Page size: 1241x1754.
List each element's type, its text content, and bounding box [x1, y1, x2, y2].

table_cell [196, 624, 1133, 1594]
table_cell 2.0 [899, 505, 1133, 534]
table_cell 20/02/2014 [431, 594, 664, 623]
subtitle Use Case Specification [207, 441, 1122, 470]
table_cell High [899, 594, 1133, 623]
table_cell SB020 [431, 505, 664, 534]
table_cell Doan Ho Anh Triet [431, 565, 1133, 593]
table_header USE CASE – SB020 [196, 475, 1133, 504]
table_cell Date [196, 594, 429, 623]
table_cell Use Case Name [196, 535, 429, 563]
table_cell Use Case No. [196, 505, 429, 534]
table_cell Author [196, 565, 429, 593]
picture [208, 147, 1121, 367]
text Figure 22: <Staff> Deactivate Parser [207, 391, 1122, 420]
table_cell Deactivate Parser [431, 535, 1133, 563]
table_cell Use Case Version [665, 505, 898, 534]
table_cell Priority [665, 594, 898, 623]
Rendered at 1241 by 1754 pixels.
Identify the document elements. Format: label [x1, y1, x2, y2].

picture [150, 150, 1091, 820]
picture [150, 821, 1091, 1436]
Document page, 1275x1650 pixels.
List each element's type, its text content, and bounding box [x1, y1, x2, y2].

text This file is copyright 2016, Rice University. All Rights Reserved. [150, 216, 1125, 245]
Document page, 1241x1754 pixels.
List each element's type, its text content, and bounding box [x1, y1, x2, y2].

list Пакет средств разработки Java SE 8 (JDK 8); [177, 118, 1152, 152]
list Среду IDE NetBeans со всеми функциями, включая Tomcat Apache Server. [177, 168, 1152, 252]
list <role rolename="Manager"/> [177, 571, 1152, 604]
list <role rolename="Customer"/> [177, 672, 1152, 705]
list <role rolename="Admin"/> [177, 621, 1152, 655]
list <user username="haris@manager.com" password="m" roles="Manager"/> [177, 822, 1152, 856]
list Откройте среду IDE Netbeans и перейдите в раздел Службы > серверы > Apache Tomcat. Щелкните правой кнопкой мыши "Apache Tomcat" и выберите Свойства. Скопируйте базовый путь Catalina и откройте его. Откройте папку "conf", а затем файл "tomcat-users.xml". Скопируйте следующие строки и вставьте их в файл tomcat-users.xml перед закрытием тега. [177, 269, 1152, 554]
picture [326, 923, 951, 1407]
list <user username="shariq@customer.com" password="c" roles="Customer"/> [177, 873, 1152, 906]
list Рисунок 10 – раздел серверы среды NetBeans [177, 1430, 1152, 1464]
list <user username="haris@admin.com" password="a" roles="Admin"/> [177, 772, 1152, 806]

---

• **Task to complete**
Every line of the entries above that holds "pixels" should be copied out.

• **Solved exercise**
Rendered at 1241 by 1754 pixels.
Document page, 1275x1650 pixels.
Document page, 1241x1754 pixels.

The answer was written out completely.